§ **REQUIRED WORK**
Reproduce every line of the listing below verbatim, omitting the pictures from your answer.

Stored entries
━━━━

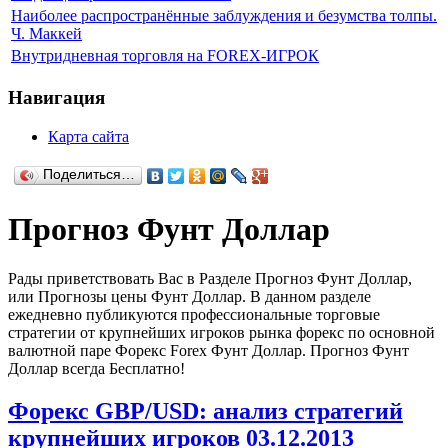
Наиболее распространённые заблуждения и безумства толпы.
Ч. Маккей
Внутридневная торговля на FOREX-ИГРОК
Навигация
Карта сайта
Поделиться…
Прогноз Фунт Доллар
Рады приветствовать Вас в Разделе Прогноз Фунт Доллар,
или Прогнозы цены Фунт Доллар. В данном разделе
ежедневно публикуются профессиональные торговые
стратегии от крупнейших игроков рынка форекс по основной
валютной паре Форекс Forex Фунт Доллар. Прогноз Фунт
Доллар всегда Бесплатно!
Форекс GBP/USD: анализ стратегий
крупнейших игроков 03.12.2013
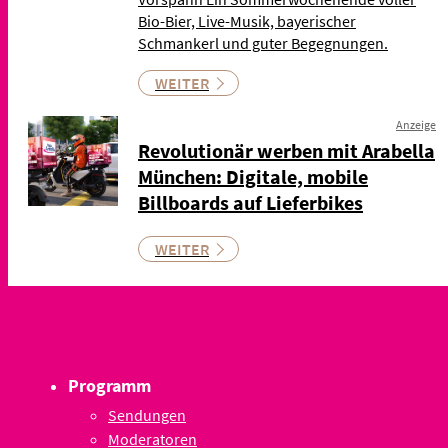
Bio-Bier, Live-Musik, bayerischer
Schmankerl und guter Begegnungen.
WEITER
Anzeige
Revolutionär werben mit Arabella
München: Digitale, mobile
Billboards auf Lieferbikes
WEITER
Programm
Sendungen
Moderatoren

━━━━

§ **TASK SOLUTION**
Наиболее распространённые заблуждения и безумства толпы.
Ч. Маккей
Внутридневная торговля на FOREX-ИГРОК
Навигация
Карта сайта
Поделиться…
Прогноз Фунт Доллар
Рады приветствовать Вас в Разделе Прогноз Фунт Доллар,
или Прогнозы цены Фунт Доллар. В данном разделе
ежедневно публикуются профессиональные торговые
стратегии от крупнейших игроков рынка форекс по основной
валютной паре Форекс Forex Фунт Доллар. Прогноз Фунт
Доллар всегда Бесплатно!
Форекс GBP/USD: анализ стратегий
крупнейших игроков 03.12.2013
Bio-Bier, Live-Musik, bayerischer
Schmankerl und guter Begegnungen.
WEITER
Anzeige
Revolutionär werben mit Arabella
München: Digitale, mobile
Billboards auf Lieferbikes
WEITER
Programm
Sendungen
Moderatoren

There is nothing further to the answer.